Positive covenants do not run with the land, meaning the burden does not automatically bind a successor in title to the original party who gave the covenant. However, it is not uncommon for a purchaser to be required to give a covenant to comply with those positive covenants going forward. Compliance with positive covenants can impact on the feasibility and costs of a development project.

Therefore, it is important for commercial property buyers and developers to:

  • identify the potential existence of a positive covenant;
  • assess whether such covenants operate to bind a future purchaser and establish whether there is a chain of indemnity covenants; and
  • seek advice on the need (if any) to enter into a deed of covenant in favour of the beneficiary to observe and perform the positive covenants.

Easements

An easement is the right of one landowner to make use of or exercise rights over another piece of land for the benefit of its own land. An easement can take many forms, but commonly encountered easements are rights of way, rights to light, rights of support and rights to lay and connect into services.
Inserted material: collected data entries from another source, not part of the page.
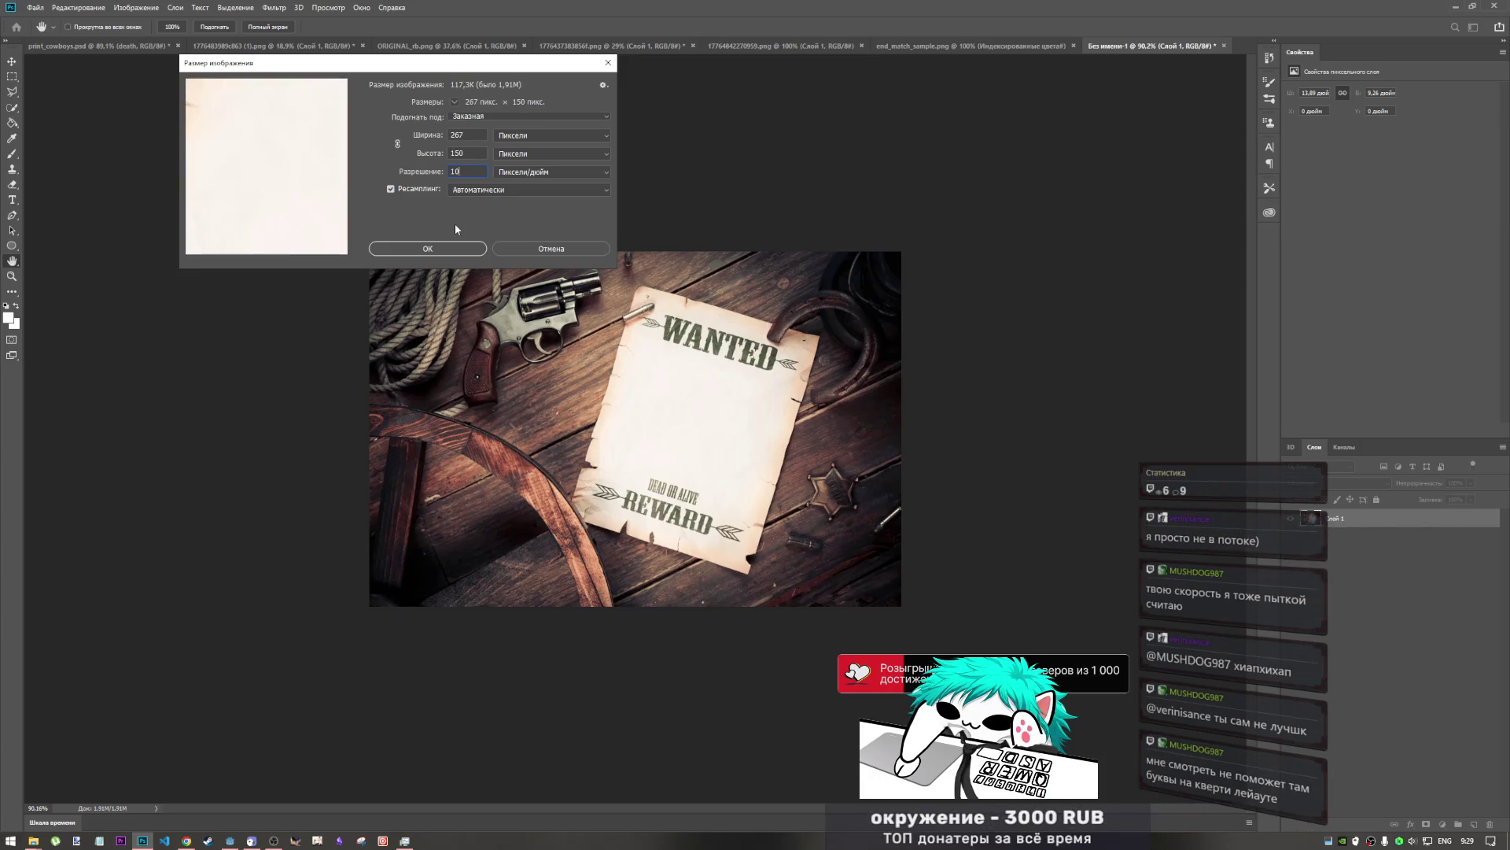
type("8")
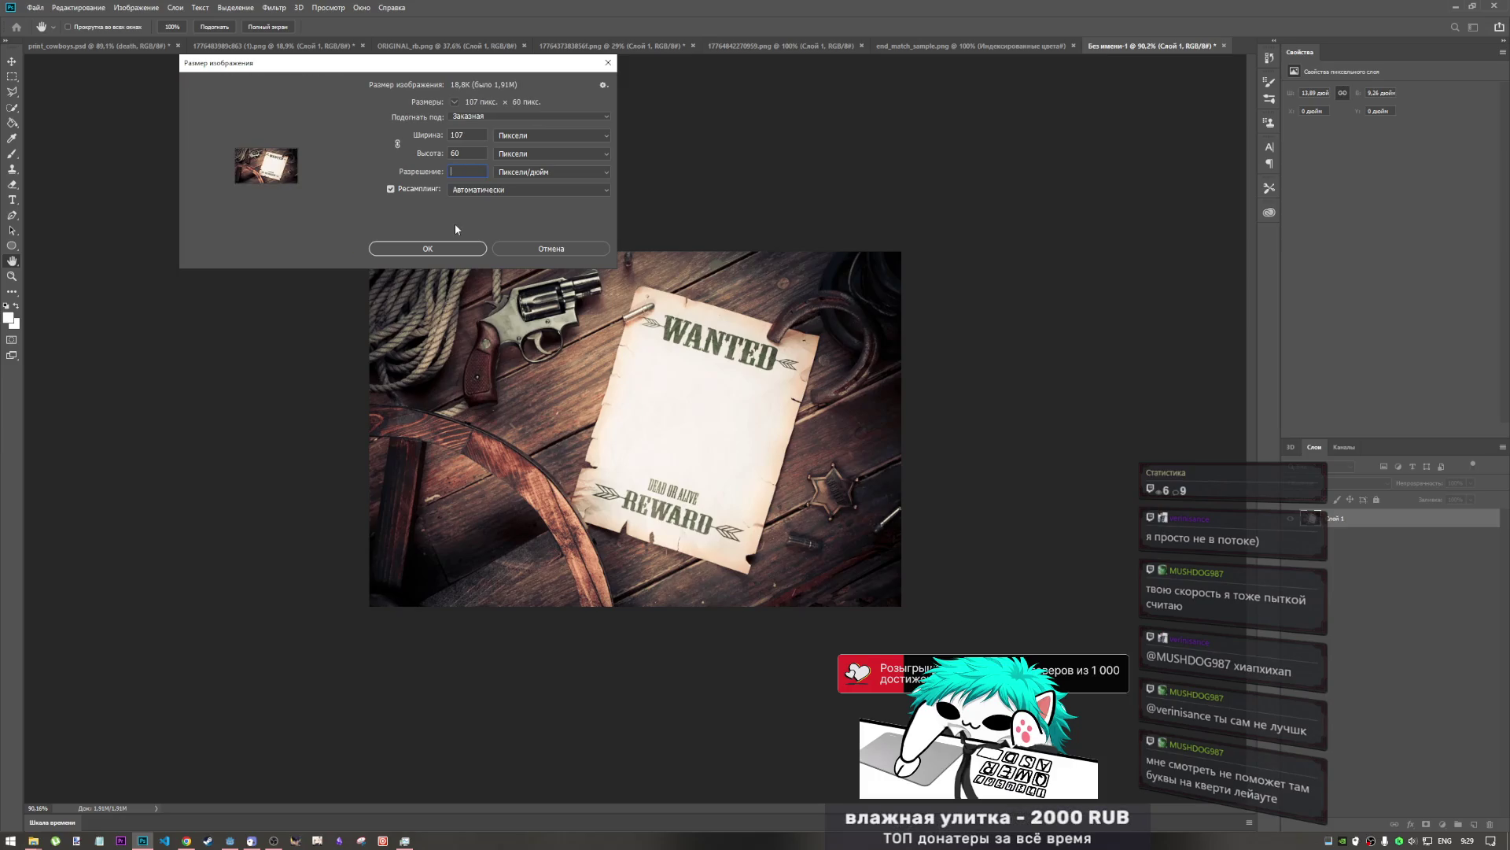
type("0")
key("BackSpace")
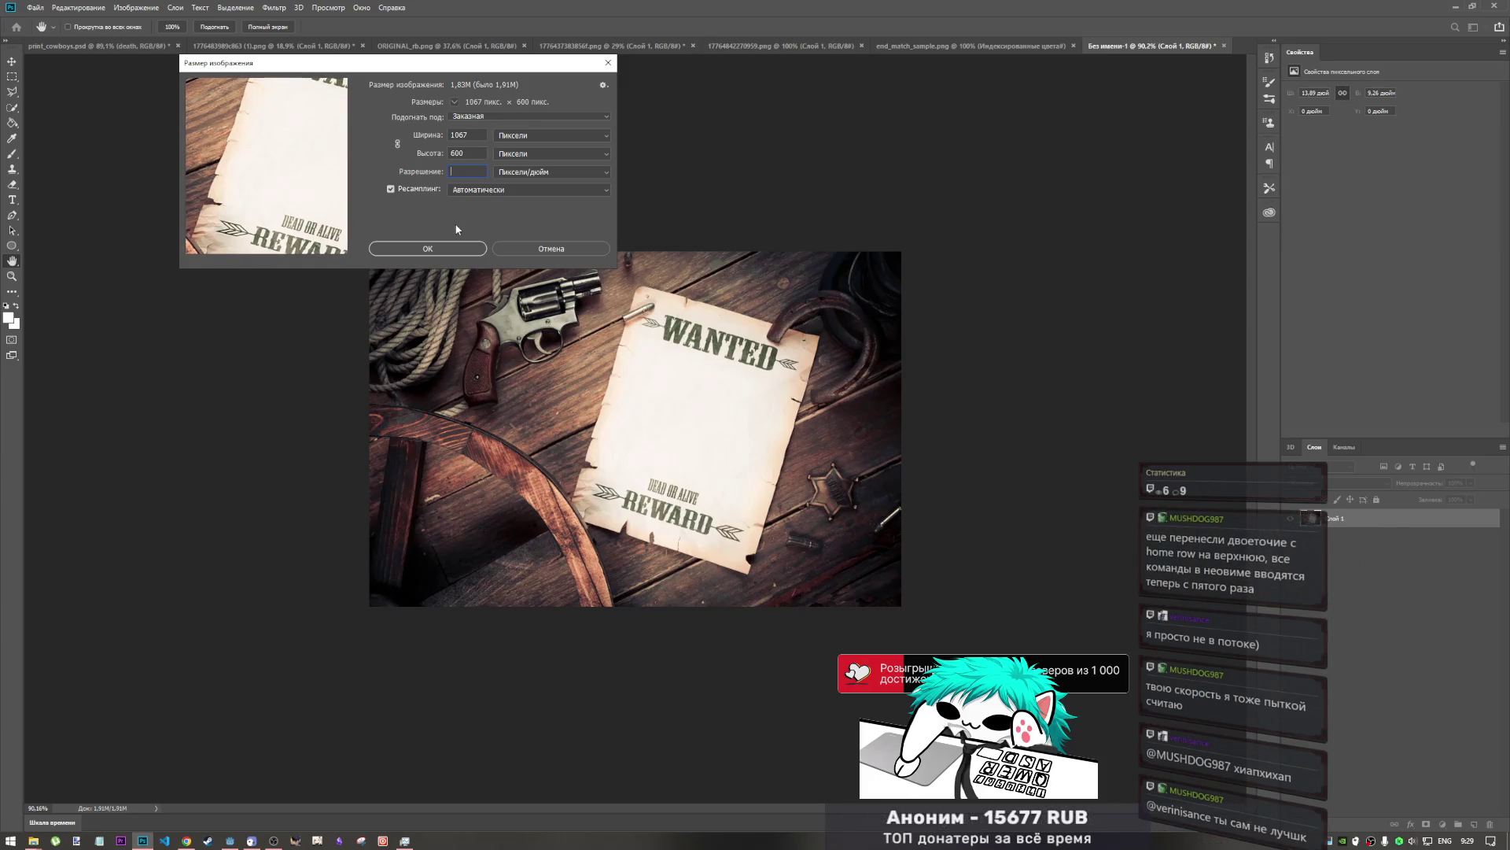
type("80")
Investigation of title will reveal whether an easement benefits the property being acquired (giving it rights over third party land) or burdens it (where a third party benefits from rights over the property). Developers will want to ensure that the proposed site has the benefit of adequate rights for the existing use and that the property has the benefit of any other rights necessary to ensure that it can be fully developed and ultimately used for its proposed future use. Such rights may include usage of private roads and footpaths to access the property. This is of particular importance where the property does not abut an adopted highway as the owner will be reliant on those rights to gain access.

Any information revealed during the title investigation and a property survey can be used to identify the existence of rights over the proposed development site and the implications that may follow. In many cases, where the beneficiary or beneficiaries are unknown and/or the rights have not been exercised for a significant period of time, indemnity insurance can be obtained. This will insure the development against the risk of a third party attempting to enforce its rights, which serves to mitigate any loss in value to the property or impact on the proposed development.

Restrictions

Restrictions are entries on title that are entered by a third party in order to protect an interest and limit the owner’s ability to dispose of the property. The term “dispose” can be limited to certain types of transactions, such as a sale or the grant of a lease, but can frequently be wide enough to catch a charge or the grant of legal easements. Compliance with restrictions might require third party consent to the transaction, or the giving of a deed of covenant by the purchaser to comply with certain obligations going forwards.

Strict compliance with restrictions is essential in order to ensure that the property purchase is registered at the Land Registry and so that the buyer is able to deal with any onward disposals.

Summary

Title investigation can bring up unique challenges when purchasing commercial property. Thorough due diligence is crucial to assist developers with navigating constraints and third party rights, allowing for informed decisions to be made in order to secure a successful project outcome.